Mouse cytokine experiments, RNA profiles, and endotoxin experiments were performed by B.D.F. RNA-seq experiments were performed by L.A.L.D., R.S., and N.M.E.-S. IPA analysis was performed by E.D. and B.D.F. Metabolism experiments were performed by E.D. Membrane array, bioplex, and in vivo injection studies were performed by P.C. Flow cytometry analysis was performed by P.C. and A.S. Cytokine/chemokine membrane array and human cytokine experiments were performed by P.C. and B.D.F. The manuscript was drafted by B.D.F. and D.M.M., with critical revisions made by P.C. and N.M.E.-S. This study was conceived of and designed by D.M.M.

Acknowledgments

This study was funded by grants from the U.S. National Institutes of Health (R01 GM102589-01, U01 AI088650, and R01 AI-094773).

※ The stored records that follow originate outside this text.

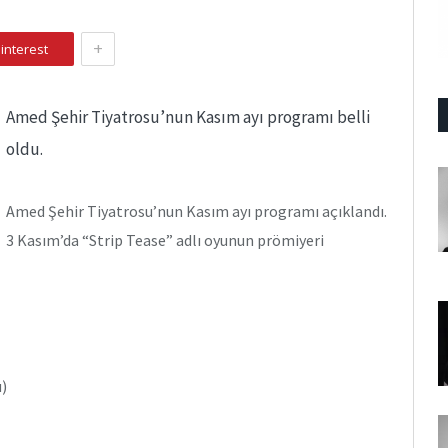
+
interest
Amed Şehir Tiyatrosu’nun Kasım ayı programı belli
oldu.
Amed Şehir Tiyatrosu’nun Kasım ayı programı açıklandı.
3 Kasım’da “Strip Tease” adlı oyunun prömiyeri
u)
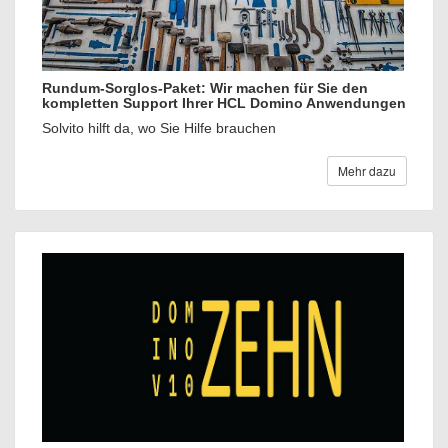
Rundum-Sorglos-Paket: Wir machen für Sie den
kompletten Support Ihrer HCL Domino Anwendungen
Solvito hilft da, wo Sie Hilfe brauchen
Mehr dazu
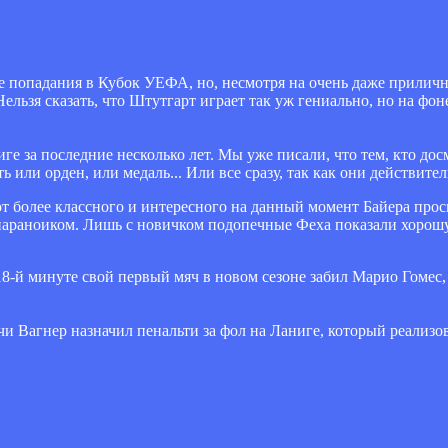
де попадания в Кубок УЕФА, но, несмотря на очень даже приличн
ельзя сказать, что Штутгарт играет так уж гениально, но на фо
иге за последние несколько лет. Мы уже писали, что тем, кто до
ли орден, или медаль... Или все сразу, так как они действите
т более классного и интересного на данный момент Байера прос
а параноиком. Лишь с новичком подопечные Феха показали хорошую
18-й минуте свой первый мяч в новом сезоне забил Марио Гомес
и Вагнер назначил пенальти за фол на Ланиге, который реализов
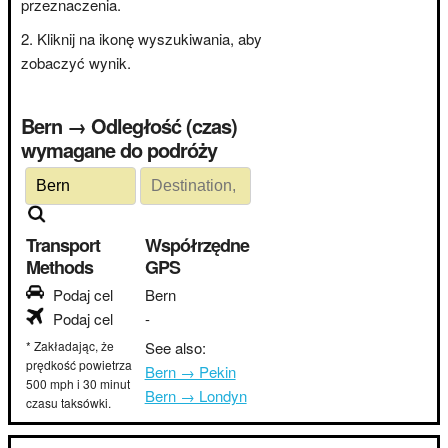
przeznaczenia.
Kliknij na ikonę wyszukiwania, aby
zobaczyć wynik.
Bern → Odległość (czas)
wymagane do podróży
Transport
Współrzędne
Methods
GPS
Podaj cel
Bern
Podaj cel
-
* Zakładając, że
See also:
prędkość powietrza
Bern → Pekin
500 mph i 30 minut
Bern → Londyn
czasu taksówki.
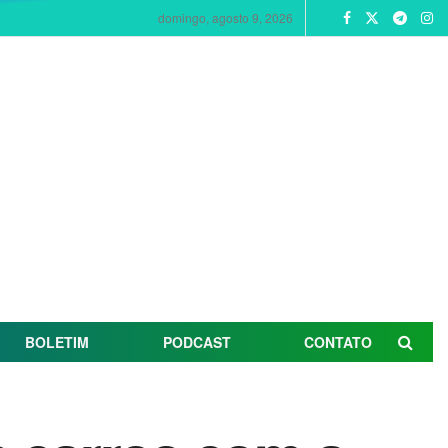
domingo, agosto 9, 2026
BOLETIM
PODCAST
CONTATO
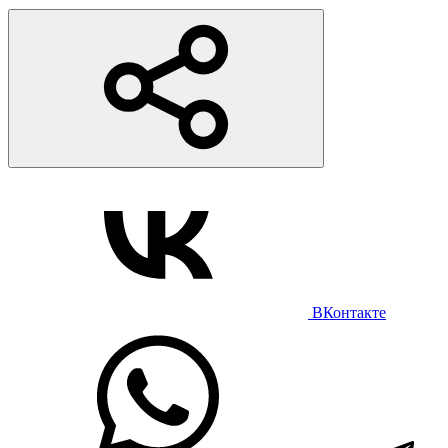
ВКонтакте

The authors thank Andrew Stewart for the critical review of the manuscript and advice pertaining to statistical analysis of qRT-PCR data.

Glossary

AA-Mϕ

alternatively activated macrophages

Ado

adenosine

BMDM

bone marrow-derived macrophages

Chi3l3

chitinase 3-like protein 3

CT

comparative threshold cycle

flrt3

fibronectin leucine-rich transmembrane protein 3

gem

GTP-binding protein

IC

immune complex

ildr1

Ig-like domain receptor 1

IPA

Ingenuity Pathway Analysis

Itgb3

integrin β3

L+A

LPS + adenosine

L+I

LPS + immune complex

L+P

LPS + PGE2

MHC-II

MHC class II

PCA

Principal Component Analysis

PEC

peritoneal exudate cell

qRT-PCR

quantitative RT-PCR

R-Mϕ

regulatory macrophages

relmα

resistin-like molecule α

RNA-seq

RNA-Sequencing

WT

wild-type

Footnotes

The online version of this paper, found at www.jleukbio.org, includes supplemental information.

DISCLOSURES

D.M.M. has a financial interest in a company (LeukoSight) that seeks to manipulate immune responses at the level of macrophages. All other authors declare no competing financial interests.